◆ **PROBLEM TO SOLVE**
Rewrite the lines in all the entries as one numbered list, skipping any blank lines.

◆ **Annotated region listings**

◆ ◆ ◆

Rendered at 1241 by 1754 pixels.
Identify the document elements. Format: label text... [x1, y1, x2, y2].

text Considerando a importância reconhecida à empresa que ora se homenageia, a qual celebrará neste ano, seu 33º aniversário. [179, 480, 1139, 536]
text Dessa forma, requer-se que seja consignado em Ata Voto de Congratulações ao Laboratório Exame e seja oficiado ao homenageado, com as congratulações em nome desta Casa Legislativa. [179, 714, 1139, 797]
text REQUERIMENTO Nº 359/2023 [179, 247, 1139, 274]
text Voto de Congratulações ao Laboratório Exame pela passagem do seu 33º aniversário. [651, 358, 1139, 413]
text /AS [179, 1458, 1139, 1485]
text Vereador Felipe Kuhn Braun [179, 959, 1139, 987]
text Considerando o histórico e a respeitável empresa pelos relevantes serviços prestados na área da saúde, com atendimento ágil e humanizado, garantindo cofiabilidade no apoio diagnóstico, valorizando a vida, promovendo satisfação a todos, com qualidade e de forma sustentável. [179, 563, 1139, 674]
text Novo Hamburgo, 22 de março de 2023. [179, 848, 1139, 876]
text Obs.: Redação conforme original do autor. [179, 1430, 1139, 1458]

◆ ◆ ◆

◆ **FINISHED TASK**
1. Rendered at 1241 by 1754 pixels.
2. Identify the document elements. Format: label text... [x1, y1, x2, y2].
3. text Considerando a importância reconhecida à empresa que ora se homenageia, a qual celebrará neste ano, seu 33º aniversário. [179, 480, 1139, 536]
4. text Dessa forma, requer-se que seja consignado em Ata Voto de Congratulações ao Laboratório Exame e seja oficiado ao homenageado, com as congratulações em nome desta Casa Legislativa. [179, 714, 1139, 797]
5. text REQUERIMENTO Nº 359/2023 [179, 247, 1139, 274]
6. text Voto de Congratulações ao Laboratório Exame pela passagem do seu 33º aniversário. [651, 358, 1139, 413]
7. text /AS [179, 1458, 1139, 1485]
8. text Vereador Felipe Kuhn Braun [179, 959, 1139, 987]
9. text Considerando o histórico e a respeitável empresa pelos relevantes serviços prestados na área da saúde, com atendimento ágil e humanizado, garantindo cofiabilidade no apoio diagnóstico, valorizando a vida, promovendo satisfação a todos, com qualidade e de forma sustentável. [179, 563, 1139, 674]
10. text Novo Hamburgo, 22 de março de 2023. [179, 848, 1139, 876]
11. text Obs.: Redação conforme original do autor. [179, 1430, 1139, 1458]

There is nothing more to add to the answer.